Nodes that failed to launch, power up, or join the cluster

  • Dynamic nodes:

    • Check the ResumeProgram log to see if ResumeProgram was called with the node. If not, check the slurmctld log to determine if Slurm tried to call ResumeProgram with the node. Note that incorrect permissions on ResumeProgram might cause it to fail silently.

    • If ResumeProgram is called, check to see if an instance was launched for the node. If the instance didn't launch, there should be clear error message as to why the instance failed to launch.

    • If an instance was launched, there may have been some problem during the bootstrap process. Find the corresponding private IP address and instance ID from the ResumeProgram log and look at corresponding bootstrap logs for the specific instance in CloudWatch Logs.

  • Static nodes:

    • Check the clustermgtd log to see if instances were launched for the node. If instances didn't launch, there should be clear errors on why the instances failed to launch.

    • If an instance was launched, there is some problem with the bootstrap process. Find the corresponding private IP and instance ID from the clustermgtd log and look at corresponding bootstrap logs for the specific instance in CloudWatch Logs.

Nodes replaced or terminated unexpectedly, and node failures

  • Nodes replaced/terminated unexpectedly:

    • In most cases, clustermgtd handles all node maintenance actions. To check if clustermgtd replaced or terminated a node, check the clustermgtd log.

    • If clustermgtd replaced or terminated the node, there should be a message indicating the reason for the action. If the reason is scheduler related (for example, the node was DOWN), check in the slurmctld log for more details. If the reason is Amazon EC2 related, use tools such as Amazon CloudWatch or the Amazon EC2 console, CLI, or SDKs, to check status or logs for that instance. For example, you can check if the instance had scheduled events or failed Amazon EC2 health status checks.

    • If clustermgtd didn't terminate the node, check if computemgtd terminated the node or if EC2 terminated the instance to reclaim a Spot Instance.

  • Node failures:

    • In most cases, jobs are automatically requeued if a node failed. Look in the slurmctld log to see why a job or a node failed and assess the situation from there.

Failure when replacing or terminating instances, failure when powering down nodes

  • In general, clustermgtd handles all expected instance termination actions.
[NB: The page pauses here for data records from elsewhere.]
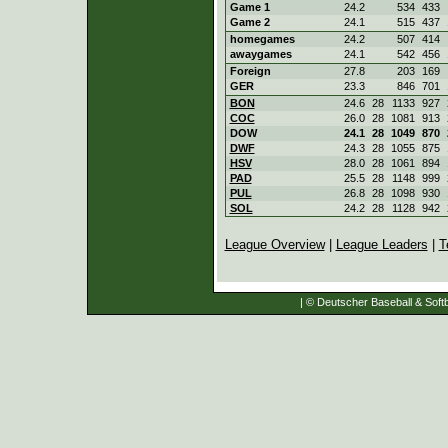
Game 1
24.2
534
433
Game 2
24.1
515
437
homegames
24.2
507
414
awaygames
24.1
542
456
Foreign
27.8
203
169
GER
23.3
846
701
BON
24.6
28
1133
927
COC
26.0
28
1081
913
DOW
24.1
28
1049
870
DWF
24.3
28
1055
875
HSV
28.0
28
1061
894
PAD
25.5
28
1148
999
PUL
26.8
28
1098
930
SOL
24.2
28
1128
942
League Overview
|
League Leaders
|
T
| © Deutscher Baseball & Softb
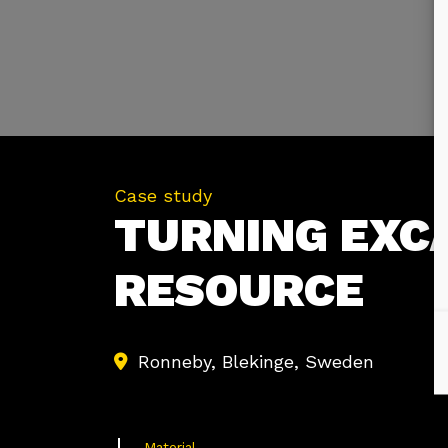
Case study
TURNING EXCA
RESOURCE
Ronneby, Blekinge, Sweden
Material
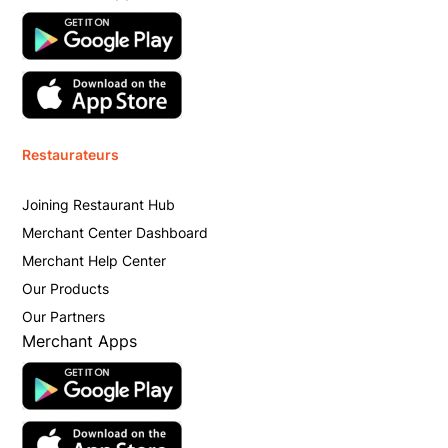
Restaurateurs
Joining Restaurant Hub
Merchant Center Dashboard
Merchant Help Center
Our Products
Our Partners
Merchant Apps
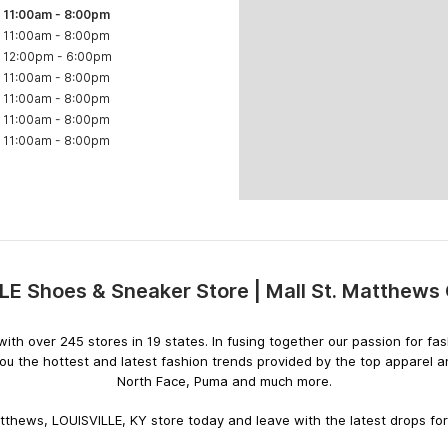
11:00am
-
8:00pm
11:00am
-
8:00pm
12:00pm
-
6:00pm
11:00am
-
8:00pm
11:00am
-
8:00pm
11:00am
-
8:00pm
11:00am
-
8:00pm
LE Shoes & Sneaker Store | Mall St. Matthews 
Skip
link
rs with over 245 stores in 19 states. In fusing together our passion for
you the hottest and latest fashion trends provided by the top apparel 
North Face, Puma and much more.
atthews, LOUISVILLE, KY store today and leave with the latest drops for 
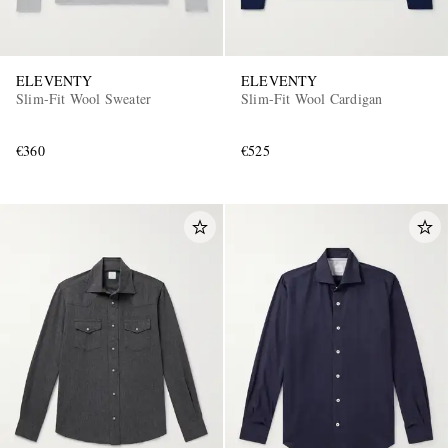
ELEVENTY
ELEVENTY
Slim-Fit Wool Sweater
Slim-Fit Wool Cardigan
€360
€525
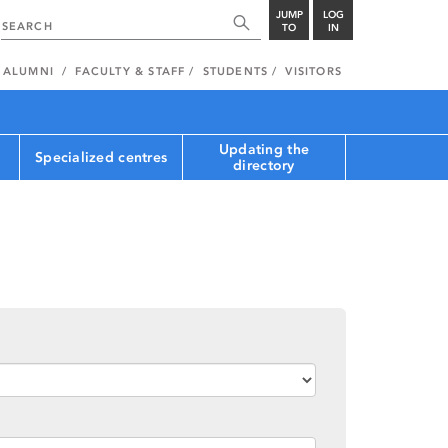
JUMP
LOG
TO
IN
ALUMNI
FACULTY & STAFF
STUDENTS
VISITORS
Updating the
Specialized centres
directory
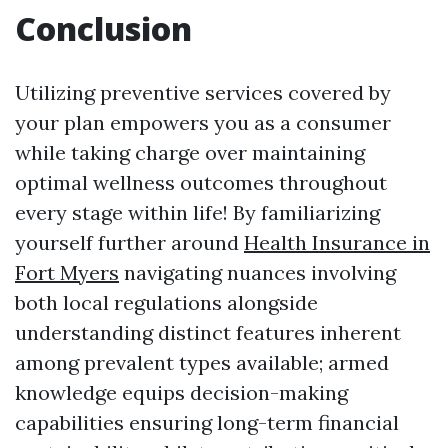
Conclusion
Utilizing preventive services covered by
your plan empowers you as a consumer
while taking charge over maintaining
optimal wellness outcomes throughout
every stage within life! By familiarizing
yourself further around
Health Insurance in
Fort Myers
navigating nuances involving
both local regulations alongside
understanding distinct features inherent
among prevalent types available; armed
knowledge equips decision-making
capabilities ensuring long-term financial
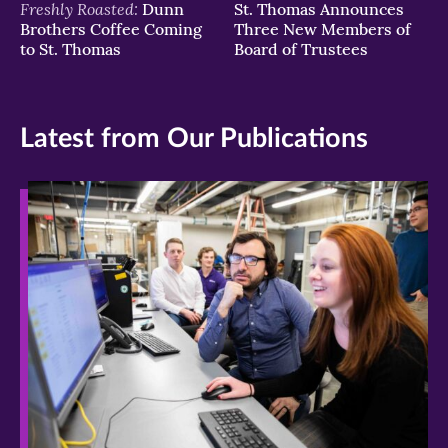
Freshly Roasted:
Dunn
St. Thomas Announces
Brothers Coffee Coming
Three New Members of
to St. Thomas
Board of Trustees
Latest from Our Publications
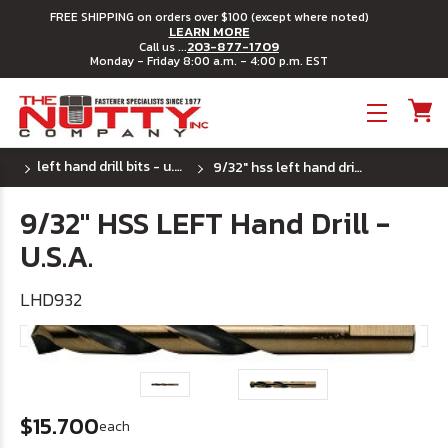
FREE SHIPPING on orders over $100 (except where noted)
LEARN MORE
203-877-1709
Call us ...
Monday - Friday 8:00 a.m. - 4:00 p.m. EST
Toggle menu
left hand drill bits - u.s.a.
9/32" hss left hand drill - u.s.a.
9/32" HSS LEFT Hand Drill -
U.S.A.
LHD932
$15.700
each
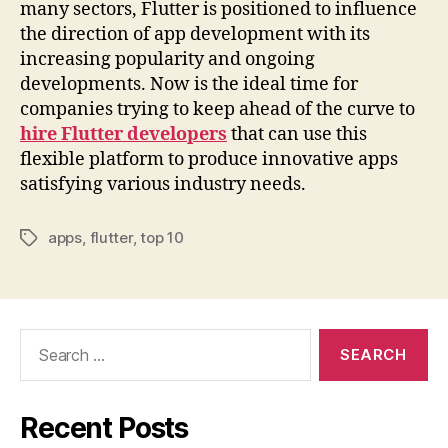
many sectors, Flutter is positioned to influence
the direction of app development with its
increasing popularity and ongoing
developments. Now is the ideal time for
companies trying to keep ahead of the curve to
hire Flutter developers
that can use this
flexible platform to produce innovative apps
satisfying various industry needs.
apps
,
flutter
,
top 10
Tags
Search
for:
Recent Posts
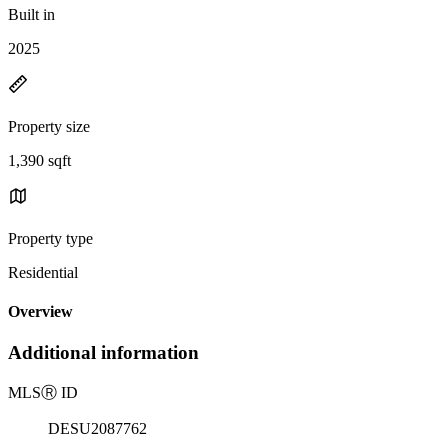
Built in
2025
Property size
1,390 sqft
Property type
Residential
Overview
Additional information
MLS
Ⓡ
ID
DESU2087762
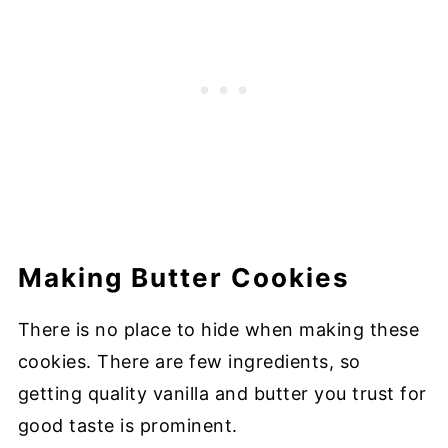
Making Butter Cookies
There is no place to hide when making these
cookies. There are few ingredients, so
getting quality vanilla and butter you trust for
good taste is prominent.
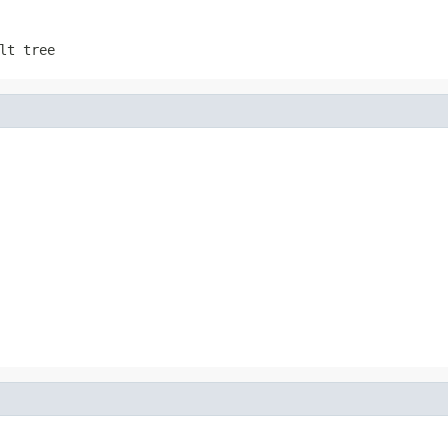
lt tree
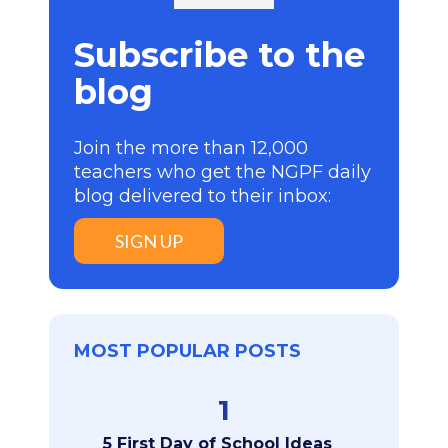
Subscribe to the
blog
Join the more than 12,000
teachers who get the NGPF daily
blog delivered to their inbox:
SIGN UP
MOST POPULAR POSTS
1
5 First Day of School Ideas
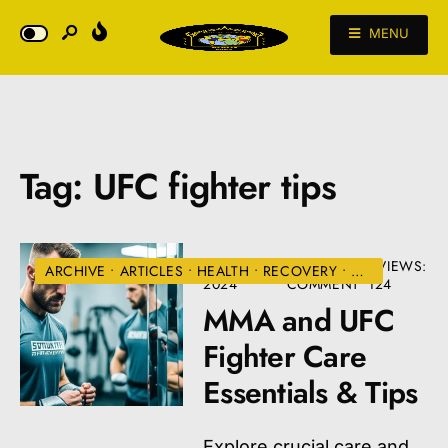
MENU
Tag:
UFC fighter tips
AUGUST 22,
• ONE
•
VIEWS:
ARCHIVE
•
ARTICLES
•
HEALTH
•
RECOVERY
•
UFC
2024
COMMENT
124
MMA and UFC
Fighter Care
Essentials & Tips
Explore crucial care and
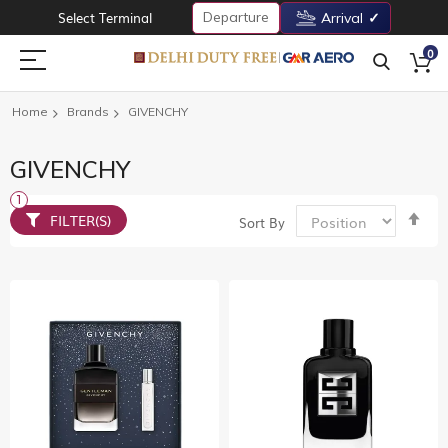
Departure
Select Terminal
Arrival
0
Home
Brands
GIVENCHY
GIVENCHY
Set
FILTER(S)
Sort By
De
Dir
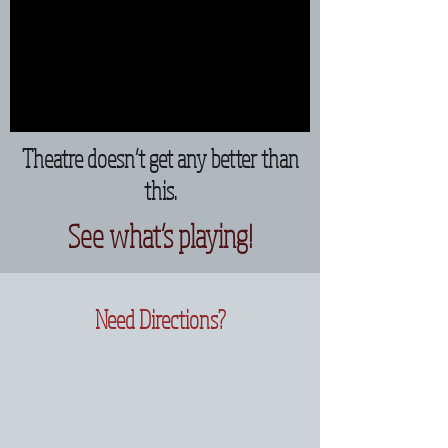
Theatre doesn’t get any better than
this.
See what’s playing!
Need Directions?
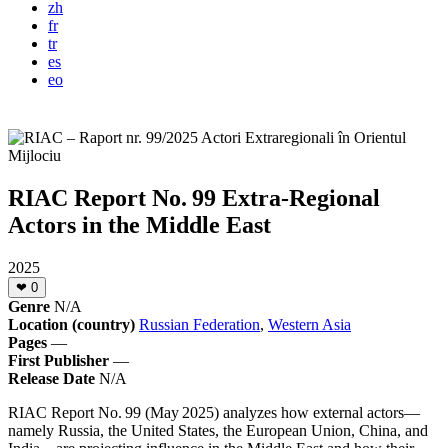
zh
fr
tr
es
eo
RIAC Report No. 99 Extra-Regional
Actors in the Middle East
2025
❤
0
Genre
N/A
Location (country)
Russian Federation
,
Western Asia
Pages
—
First Publisher
—
Release Date
N/A
RIAC Report No. 99 (May 2025) analyzes how external actors—
namely Russia, the United States, the European Union, China, and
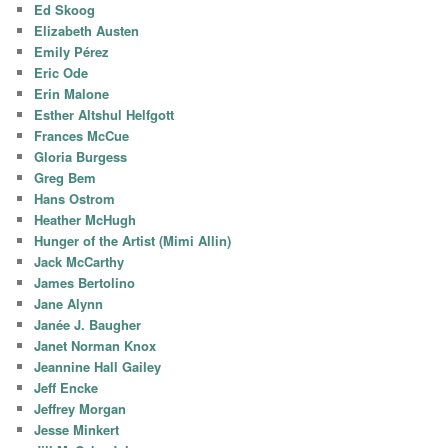
Ed Skoog
Elizabeth Austen
Emily Pérez
Eric Ode
Erin Malone
Esther Altshul Helfgott
Frances McCue
Gloria Burgess
Greg Bem
Hans Ostrom
Heather McHugh
Hunger of the Artist (Mimi Allin)
Jack McCarthy
James Bertolino
Jane Alynn
Janée J. Baugher
Janet Norman Knox
Jeannine Hall Gailey
Jeff Encke
Jeffrey Morgan
Jesse Minkert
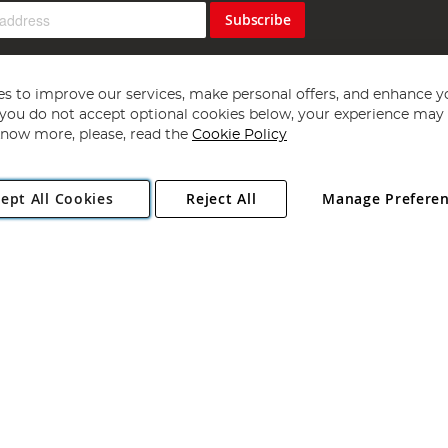
Subscribe
s to improve our services, make personal offers, and enhance y
f you do not accept optional cookies below, your experience may b
now more, please, read the
Cookie Policy
Copyright 1997 - 2026
Angling Direct Plc
. All rights reserved.
ept All Cookies
Reject All
Manage Prefere
ial Estate, Norwich, Norfolk, NR13 6LH, United Kingdom. Company register
Exclusions apply. Errors and omissions excepted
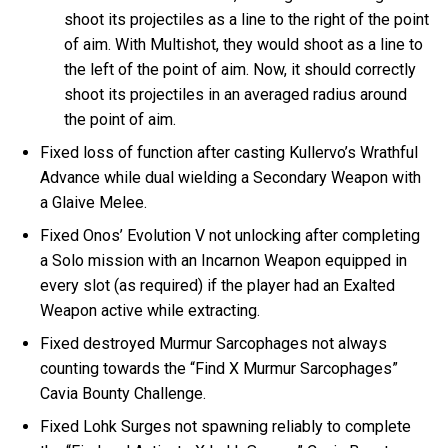
shoot its projectiles as a line to the right of the point
of aim. With Multishot, they would shoot as a line to
the left of the point of aim. Now, it should correctly
shoot its projectiles in an averaged radius around
the point of aim.
Fixed loss of function after casting Kullervo’s Wrathful
Advance while dual wielding a Secondary Weapon with
a Glaive Melee.
Fixed Onos’ Evolution V not unlocking after completing
a Solo mission with an Incarnon Weapon equipped in
every slot (as required) if the player had an Exalted
Weapon active while extracting.
Fixed destroyed Murmur Sarcophages not always
counting towards the “Find X Murmur Sarcophages”
Cavia Bounty Challenge.
Fixed Lohk Surges not spawning reliably to complete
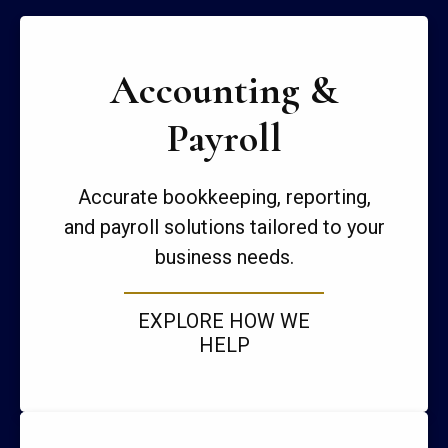
Accounting &
Payroll
Accurate bookkeeping, reporting,
and payroll solutions tailored to your
business needs.
EXPLORE HOW WE
HELP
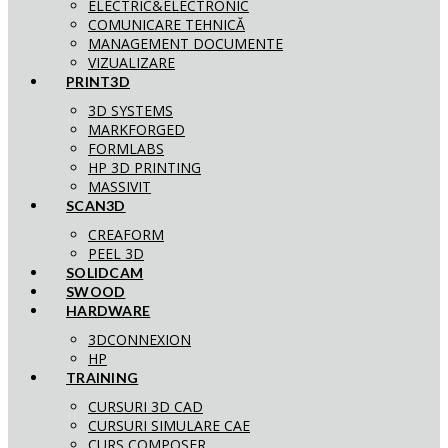
ELECTRIC&ELECTRONIC
COMUNICARE TEHNICĂ
MANAGEMENT DOCUMENTE
VIZUALIZARE
PRINT3D
3D SYSTEMS
MARKFORGED
FORMLABS
HP 3D PRINTING
MASSIVIT
SCAN3D
CREAFORM
PEEL 3D
SOLIDCAM
SWOOD
HARDWARE
3DCONNEXION
HP
TRAINING
CURSURI 3D CAD
CURSURI SIMULARE CAE
CURS COMPOSER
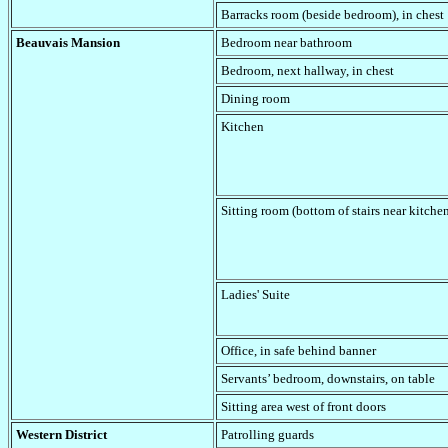
Barracks room (beside bedroom), in chest
Beauvais Mansion
Bedroom near bathroom
Bedroom, next hallway
, in chest
Dining room
Kitchen
Sitting room (bottom of stairs near kitche
Ladies' Suite
Office
, in safe behind banner
Servants’ bedroom, downstairs
, on table
Sitting area west of front doors
Western District
Patrolling guards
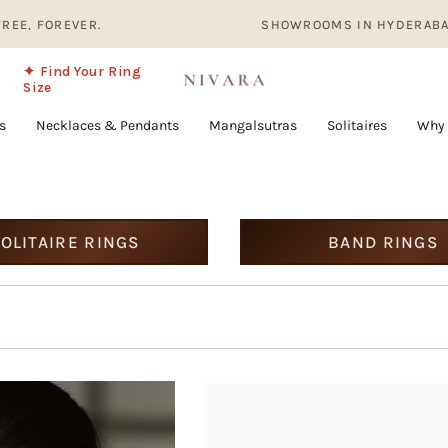
OREVER.
SHOWROOMS IN HYDERABAD, BANGA
✦ Find Your Ring
Size
s
Necklaces & Pendants
Mangalsutras
Solitaires
Why 
OLITAIRE RINGS
BAND RINGS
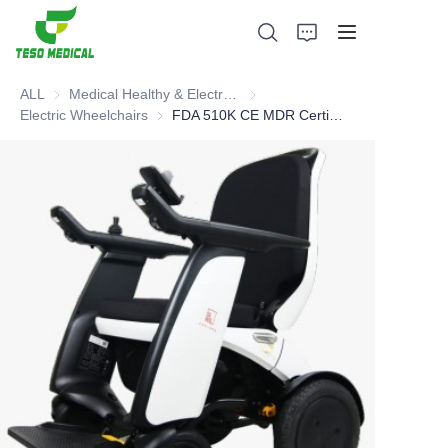
ALL
Medical Healthy & Electronics & Hospital Furniture
Medical Healthy & Electronics & 
Electric Wheelchairs
Electric Wheelchairs
FDA 510K CE MDR Certified Electric Wheelchair
Products
About Us
News and Cooperation Cases
Manufacturing Bases and Process
Support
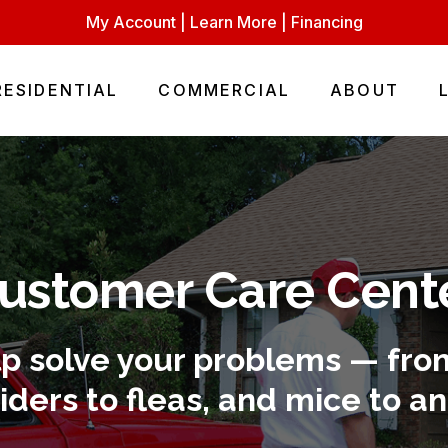
My Account
|
Learn More
|
Financing
RESIDENTIAL
COMMERCIAL
ABOUT
ustomer Care Cent
lp solve your problems — from
iders to fleas, and mice to an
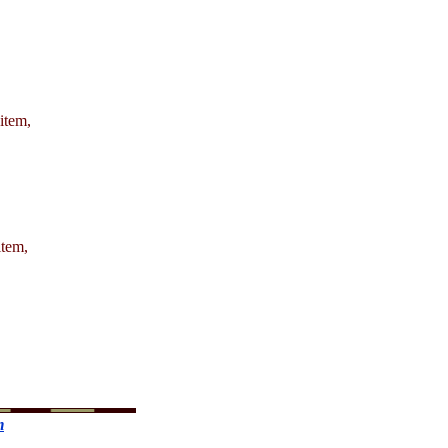
 item,
item,
m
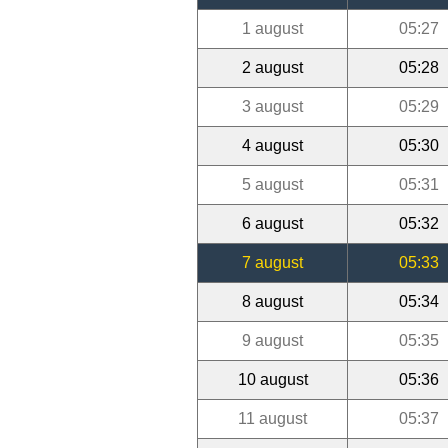
1 august
05:27
2 august
05:28
3 august
05:29
4 august
05:30
5 august
05:31
6 august
05:32
7 august
05:33
8 august
05:34
9 august
05:35
10 august
05:36
11 august
05:37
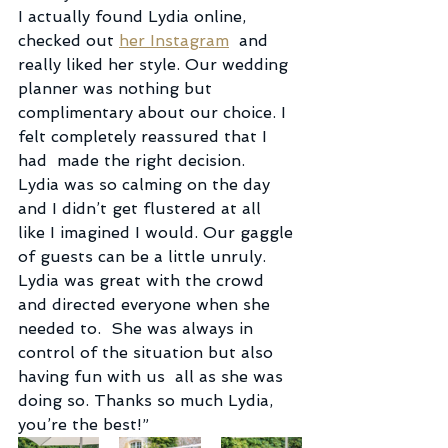
I actually found Lydia online, 
checked out 
her Instagram
  and 
really liked her style. Our wedding 
planner was nothing but  
complimentary about our choice. I 
felt completely reassured that I 
had  made the right decision.
Lydia was so calming on the day 
and I didn’t get flustered at all  
like I imagined I would. Our gaggle 
of guests can be a little unruly.  
Lydia was great with the crowd 
and directed everyone when she 
needed to.  She was always in 
control of the situation but also 
having fun with us  all as she was 
doing so. Thanks so much Lydia, 
you’re the best!”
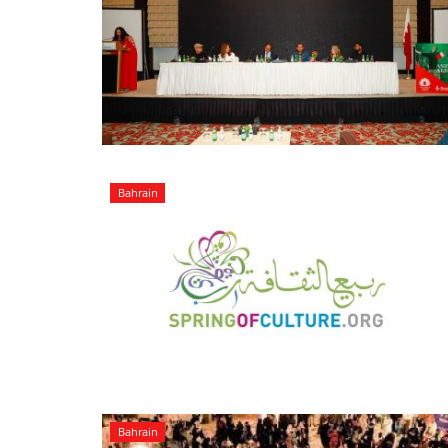
Bahrain
Bahrain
Look in the clustermgtd log to see why it failed to replace or terminate a node.

  • For dynamic nodes failing ScaledownIdletime, look in the SuspendProgram log to see if slurmctld processes made calls with the specific node as argument. Note SuspendProgram doesn't actually perform any specific action. Rather, it only logs when it’s called. All instance termination and NodeAddr resets are completed by clustermgtd. Slurm transitions nodes to IDLE after SuspendTimeout.

Other issues:

  • AWS ParallelCluster doesn't make job allocation or scaling decisions. It only tries to launch, terminate, and maintain resources according to Slurm’s instructions.

    For issues regarding job allocations, node allocation and scaling decision, look at the slurmctld log for errors.